Second, because RUEI uses network protocol analysis, it can measure the end-to-end response time and the volume of network traffic that the Siebel application generates. The information can be used in the initial performance problem triage to decide whether response time problem is caused by the network or the server. Also, because RUEI captures network information, you can often determine the physical location of the user via network address mapping that is built into the tool.

Third, RUEI can measure not only end user response time, but also capture errors that end users see on the user interface. This insight is very important for carrying out tech support as end users may or may not report the errors that they see on their help requests properly. Error statistics may also be used to improve the usability of the application or user training, as repeating occurance of errors may indicate that the user interface is too hard to use, or users simply are not trained properly.

Fourth, RUEI provides much finer grain real-time alerting of Siebel performance issues than is possible via the ARM 2.0 API approach that SARM implements. With RUEI, one could set KPI target on specific Siebel screens, views or applets, and have alerts go off when certain percentage of activities on those objects go above the acceptable service level target.

Finally, RUEI comes with a built-in OLAP database and a very nice set of tools for generating both ad-hoc and pre-defined performance reports. You can even use it to carry out click stream analysis that is typically done with web analytics software to answer questions that business analysts care about. Think of it as a business intelligence tool for understanding end user experience.

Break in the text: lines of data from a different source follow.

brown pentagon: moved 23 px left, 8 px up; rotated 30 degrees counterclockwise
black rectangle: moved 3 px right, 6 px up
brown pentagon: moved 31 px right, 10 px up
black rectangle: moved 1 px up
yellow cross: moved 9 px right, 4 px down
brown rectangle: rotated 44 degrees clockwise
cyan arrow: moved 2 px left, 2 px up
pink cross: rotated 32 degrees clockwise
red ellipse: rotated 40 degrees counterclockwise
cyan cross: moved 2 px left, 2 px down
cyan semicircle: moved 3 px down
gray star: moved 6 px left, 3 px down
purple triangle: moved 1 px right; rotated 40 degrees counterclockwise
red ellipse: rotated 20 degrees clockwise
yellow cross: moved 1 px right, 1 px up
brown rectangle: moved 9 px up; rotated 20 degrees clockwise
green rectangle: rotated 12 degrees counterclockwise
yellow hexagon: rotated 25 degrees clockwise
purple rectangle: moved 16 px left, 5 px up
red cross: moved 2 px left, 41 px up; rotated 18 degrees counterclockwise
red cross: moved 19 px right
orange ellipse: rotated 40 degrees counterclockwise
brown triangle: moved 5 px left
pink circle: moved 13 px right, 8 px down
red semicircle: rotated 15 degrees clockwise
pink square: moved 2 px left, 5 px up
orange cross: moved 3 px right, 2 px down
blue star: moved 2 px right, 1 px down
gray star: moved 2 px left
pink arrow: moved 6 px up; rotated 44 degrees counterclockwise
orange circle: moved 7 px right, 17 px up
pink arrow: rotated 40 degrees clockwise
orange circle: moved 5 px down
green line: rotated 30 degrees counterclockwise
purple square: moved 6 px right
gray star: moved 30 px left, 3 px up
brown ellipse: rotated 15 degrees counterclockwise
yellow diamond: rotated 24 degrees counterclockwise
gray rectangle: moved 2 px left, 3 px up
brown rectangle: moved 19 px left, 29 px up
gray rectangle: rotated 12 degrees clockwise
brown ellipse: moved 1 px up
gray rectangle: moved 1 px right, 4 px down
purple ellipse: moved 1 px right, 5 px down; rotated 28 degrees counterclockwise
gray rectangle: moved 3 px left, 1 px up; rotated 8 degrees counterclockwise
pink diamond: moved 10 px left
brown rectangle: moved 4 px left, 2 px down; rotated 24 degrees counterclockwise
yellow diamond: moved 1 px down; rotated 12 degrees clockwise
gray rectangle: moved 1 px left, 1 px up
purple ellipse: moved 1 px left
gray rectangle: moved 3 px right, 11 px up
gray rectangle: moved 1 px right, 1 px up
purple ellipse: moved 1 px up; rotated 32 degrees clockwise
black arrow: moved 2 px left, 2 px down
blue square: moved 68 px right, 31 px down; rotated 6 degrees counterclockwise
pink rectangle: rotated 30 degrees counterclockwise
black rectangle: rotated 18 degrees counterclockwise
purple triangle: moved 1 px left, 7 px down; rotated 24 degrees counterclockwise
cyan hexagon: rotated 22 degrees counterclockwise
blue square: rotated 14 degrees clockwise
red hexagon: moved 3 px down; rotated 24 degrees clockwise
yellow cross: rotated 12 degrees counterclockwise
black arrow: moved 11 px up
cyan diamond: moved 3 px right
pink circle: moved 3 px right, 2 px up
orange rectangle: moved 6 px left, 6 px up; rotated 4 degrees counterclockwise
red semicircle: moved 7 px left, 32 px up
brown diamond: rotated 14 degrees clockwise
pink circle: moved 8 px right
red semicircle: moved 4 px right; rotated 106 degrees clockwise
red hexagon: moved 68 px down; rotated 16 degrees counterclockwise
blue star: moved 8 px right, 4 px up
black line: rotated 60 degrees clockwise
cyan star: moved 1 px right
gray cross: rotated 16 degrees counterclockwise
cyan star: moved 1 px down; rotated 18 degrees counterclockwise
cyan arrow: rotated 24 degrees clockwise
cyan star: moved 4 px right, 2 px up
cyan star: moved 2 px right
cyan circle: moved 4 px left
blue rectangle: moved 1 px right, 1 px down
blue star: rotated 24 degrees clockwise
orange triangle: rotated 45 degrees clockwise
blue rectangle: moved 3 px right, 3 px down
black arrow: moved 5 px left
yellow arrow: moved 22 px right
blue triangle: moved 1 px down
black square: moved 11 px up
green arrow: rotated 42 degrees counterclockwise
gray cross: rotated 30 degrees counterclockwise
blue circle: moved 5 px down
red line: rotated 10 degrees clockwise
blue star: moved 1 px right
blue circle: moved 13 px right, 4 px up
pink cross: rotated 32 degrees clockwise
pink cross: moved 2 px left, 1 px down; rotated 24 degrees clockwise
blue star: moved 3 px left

If RUEI is so nice, does it mean that SARM is no longer needed? Of course not. RUEI can tell you from a business perspective and end user perspective who the end users are, where they come from, what they tried to do on Siebel and the kind of response time and errors that they received. However, except for network problems, it won't tell you why the application is running slowly. You need SARM for this.

In addition to RUEI, which provides real user monitoring within Application Management Suite for Siebel, the suite also includes tools for synthetic user monitoring, workflow monitoring, Siebel component monitoring, log file monitoring, and configuration change monitoring. More information about the product can be found on this website.

3 comments:

Marc Rix said...

Excellent article, Chung. RUEI is a very powerful and cool product. (My company, Bridgescape, has implemented RUEI for several Oracle customers, some specifically for Siebel performance monitoring. Folks are always amazed at how much information it provides, and with no agents!) I also thought your readers may be interested in these online RUEI demos as well:

RUEI Dashboard

Full Session Replay

Root Cause Analysis / Drill-Downs

Marc Rix
Twitter: @marcrix

Unknown said...

Great Work!
Very useful and informative blog.
Thanks! for sharing such quality information over application performance management.

Stefan said...

Hi Chung, thanks for a great post! We are running SARM right now, and I am really excited about what it might be able to do for us. We find it hard to actually understand what the metrics we are capturing mean. For instance, we can see some very large self response times for SWSE_SENDMSG, and are trying to figure out what this actually is. I assume that its the time it takes the SWSE to send a REQ to the AOM and the time it takes to get an ACK, but I can't seem to find any documentation about this anywhere. Do you know where I might be able to find such information?